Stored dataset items

>>

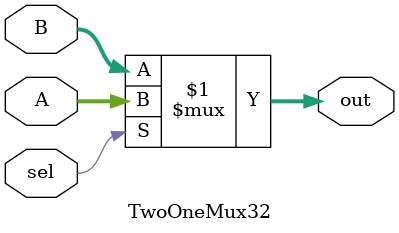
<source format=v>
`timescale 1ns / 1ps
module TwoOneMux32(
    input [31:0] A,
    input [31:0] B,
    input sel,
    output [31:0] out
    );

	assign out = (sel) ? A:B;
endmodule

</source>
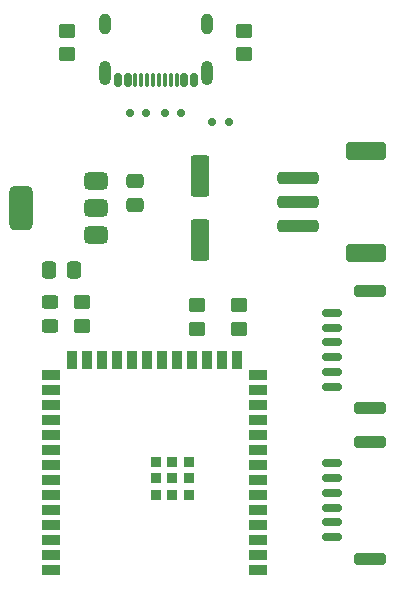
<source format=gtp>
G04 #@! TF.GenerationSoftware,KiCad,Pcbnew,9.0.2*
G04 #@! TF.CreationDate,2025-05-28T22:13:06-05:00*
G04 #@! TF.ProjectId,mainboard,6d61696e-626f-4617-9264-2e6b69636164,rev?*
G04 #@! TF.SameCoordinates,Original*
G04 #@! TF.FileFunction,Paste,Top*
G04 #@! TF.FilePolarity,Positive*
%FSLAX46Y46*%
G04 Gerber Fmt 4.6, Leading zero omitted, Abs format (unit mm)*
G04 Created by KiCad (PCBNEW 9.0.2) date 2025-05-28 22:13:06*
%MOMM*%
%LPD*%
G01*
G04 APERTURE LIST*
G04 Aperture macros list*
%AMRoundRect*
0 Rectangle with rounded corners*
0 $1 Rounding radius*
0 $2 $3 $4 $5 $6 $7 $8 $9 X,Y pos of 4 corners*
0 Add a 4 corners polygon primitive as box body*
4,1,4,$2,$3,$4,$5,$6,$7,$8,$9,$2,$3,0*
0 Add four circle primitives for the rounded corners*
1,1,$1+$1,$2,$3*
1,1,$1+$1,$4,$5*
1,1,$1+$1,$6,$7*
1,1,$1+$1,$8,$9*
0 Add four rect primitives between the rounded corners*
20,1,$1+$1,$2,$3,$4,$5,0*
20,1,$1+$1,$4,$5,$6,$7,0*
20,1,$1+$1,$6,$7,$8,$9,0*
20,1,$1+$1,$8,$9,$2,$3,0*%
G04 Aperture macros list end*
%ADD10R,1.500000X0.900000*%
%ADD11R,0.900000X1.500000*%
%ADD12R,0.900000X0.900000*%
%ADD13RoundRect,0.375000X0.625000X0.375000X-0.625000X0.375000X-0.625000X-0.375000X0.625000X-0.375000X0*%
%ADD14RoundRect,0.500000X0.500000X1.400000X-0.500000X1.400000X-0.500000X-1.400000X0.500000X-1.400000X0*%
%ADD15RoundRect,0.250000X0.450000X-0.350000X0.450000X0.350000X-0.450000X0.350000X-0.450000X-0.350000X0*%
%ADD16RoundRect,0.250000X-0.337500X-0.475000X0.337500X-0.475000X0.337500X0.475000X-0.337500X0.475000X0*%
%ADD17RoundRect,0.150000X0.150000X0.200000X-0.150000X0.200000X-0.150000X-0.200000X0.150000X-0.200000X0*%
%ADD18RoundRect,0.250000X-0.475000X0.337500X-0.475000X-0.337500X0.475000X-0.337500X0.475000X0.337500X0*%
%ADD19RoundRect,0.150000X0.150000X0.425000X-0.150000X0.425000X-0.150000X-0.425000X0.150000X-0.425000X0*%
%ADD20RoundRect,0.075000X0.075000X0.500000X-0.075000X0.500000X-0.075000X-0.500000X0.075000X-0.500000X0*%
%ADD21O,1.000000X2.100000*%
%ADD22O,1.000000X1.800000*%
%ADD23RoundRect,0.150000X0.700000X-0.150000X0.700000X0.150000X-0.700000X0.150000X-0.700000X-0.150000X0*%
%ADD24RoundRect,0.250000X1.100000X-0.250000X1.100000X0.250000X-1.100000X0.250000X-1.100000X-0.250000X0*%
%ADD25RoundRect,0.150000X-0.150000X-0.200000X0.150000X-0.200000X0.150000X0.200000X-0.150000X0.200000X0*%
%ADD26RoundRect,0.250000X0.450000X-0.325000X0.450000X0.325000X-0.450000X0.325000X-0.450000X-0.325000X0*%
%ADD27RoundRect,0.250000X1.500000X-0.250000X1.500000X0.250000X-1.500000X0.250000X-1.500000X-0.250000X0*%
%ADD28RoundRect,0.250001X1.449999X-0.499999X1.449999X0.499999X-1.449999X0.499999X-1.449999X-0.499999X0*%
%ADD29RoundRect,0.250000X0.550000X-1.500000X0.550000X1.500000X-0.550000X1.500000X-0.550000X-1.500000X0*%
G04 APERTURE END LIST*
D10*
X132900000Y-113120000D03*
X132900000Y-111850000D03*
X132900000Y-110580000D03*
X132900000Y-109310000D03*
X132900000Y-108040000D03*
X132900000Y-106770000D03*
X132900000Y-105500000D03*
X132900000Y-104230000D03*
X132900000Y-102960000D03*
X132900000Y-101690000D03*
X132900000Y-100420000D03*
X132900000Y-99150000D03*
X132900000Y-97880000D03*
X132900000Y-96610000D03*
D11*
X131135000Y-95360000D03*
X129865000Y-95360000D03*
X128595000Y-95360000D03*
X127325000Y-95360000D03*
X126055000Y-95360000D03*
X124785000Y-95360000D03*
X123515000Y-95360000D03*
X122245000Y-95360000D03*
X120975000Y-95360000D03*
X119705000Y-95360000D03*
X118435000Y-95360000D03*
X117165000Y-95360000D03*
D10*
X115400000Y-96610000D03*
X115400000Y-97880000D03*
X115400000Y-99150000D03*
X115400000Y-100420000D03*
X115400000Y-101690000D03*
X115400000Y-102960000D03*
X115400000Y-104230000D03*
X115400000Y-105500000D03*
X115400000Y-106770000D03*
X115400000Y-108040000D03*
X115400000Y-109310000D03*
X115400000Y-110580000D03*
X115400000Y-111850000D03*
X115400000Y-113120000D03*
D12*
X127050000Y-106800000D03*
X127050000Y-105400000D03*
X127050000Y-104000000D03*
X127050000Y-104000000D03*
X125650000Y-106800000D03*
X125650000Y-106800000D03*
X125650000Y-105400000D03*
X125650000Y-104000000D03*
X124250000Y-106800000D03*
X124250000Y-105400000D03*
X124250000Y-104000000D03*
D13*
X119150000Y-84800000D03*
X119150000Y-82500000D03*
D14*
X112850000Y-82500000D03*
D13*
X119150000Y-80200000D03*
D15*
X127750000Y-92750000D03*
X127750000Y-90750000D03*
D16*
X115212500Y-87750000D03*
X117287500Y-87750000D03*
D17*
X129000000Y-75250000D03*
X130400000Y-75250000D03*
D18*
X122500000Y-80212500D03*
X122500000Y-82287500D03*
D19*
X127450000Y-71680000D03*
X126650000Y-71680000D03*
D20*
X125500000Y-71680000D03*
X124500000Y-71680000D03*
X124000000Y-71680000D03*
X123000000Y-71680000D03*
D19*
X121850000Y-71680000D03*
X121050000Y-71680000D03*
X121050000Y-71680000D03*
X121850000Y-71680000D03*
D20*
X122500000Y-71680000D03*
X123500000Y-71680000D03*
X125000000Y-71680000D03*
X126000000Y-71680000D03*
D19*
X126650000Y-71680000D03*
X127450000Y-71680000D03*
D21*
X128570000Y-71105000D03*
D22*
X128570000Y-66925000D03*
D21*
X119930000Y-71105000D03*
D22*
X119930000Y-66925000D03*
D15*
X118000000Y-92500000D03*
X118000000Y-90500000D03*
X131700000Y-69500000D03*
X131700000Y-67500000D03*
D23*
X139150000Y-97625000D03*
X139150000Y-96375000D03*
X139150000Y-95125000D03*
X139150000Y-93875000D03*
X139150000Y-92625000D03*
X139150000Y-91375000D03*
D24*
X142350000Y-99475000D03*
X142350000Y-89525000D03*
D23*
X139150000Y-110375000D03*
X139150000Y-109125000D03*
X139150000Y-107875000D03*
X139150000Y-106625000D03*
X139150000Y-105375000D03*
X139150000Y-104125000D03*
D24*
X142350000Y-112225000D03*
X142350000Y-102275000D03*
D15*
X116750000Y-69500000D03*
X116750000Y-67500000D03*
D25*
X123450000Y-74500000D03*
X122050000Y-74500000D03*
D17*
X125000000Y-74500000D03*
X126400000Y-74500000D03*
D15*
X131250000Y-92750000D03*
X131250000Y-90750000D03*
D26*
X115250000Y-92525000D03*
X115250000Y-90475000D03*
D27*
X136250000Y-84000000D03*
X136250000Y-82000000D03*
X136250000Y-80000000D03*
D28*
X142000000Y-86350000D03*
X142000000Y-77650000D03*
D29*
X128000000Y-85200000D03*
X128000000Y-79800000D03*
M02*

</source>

<<

• **Task statement**: Write out each line exactly, starting with the line that contains "X139150000Y-105375000D03*" and stopping after the last line of the data.

• **Result of this exercise**:
X139150000Y-105375000D03*
X139150000Y-104125000D03*
D24*
X142350000Y-112225000D03*
X142350000Y-102275000D03*
D15*
X116750000Y-69500000D03*
X116750000Y-67500000D03*
D25*
X123450000Y-74500000D03*
X122050000Y-74500000D03*
D17*
X125000000Y-74500000D03*
X126400000Y-74500000D03*
D15*
X131250000Y-92750000D03*
X131250000Y-90750000D03*
D26*
X115250000Y-92525000D03*
X115250000Y-90475000D03*
D27*
X136250000Y-84000000D03*
X136250000Y-82000000D03*
X136250000Y-80000000D03*
D28*
X142000000Y-86350000D03*
X142000000Y-77650000D03*
D29*
X128000000Y-85200000D03*
X128000000Y-79800000D03*
M02*

</source>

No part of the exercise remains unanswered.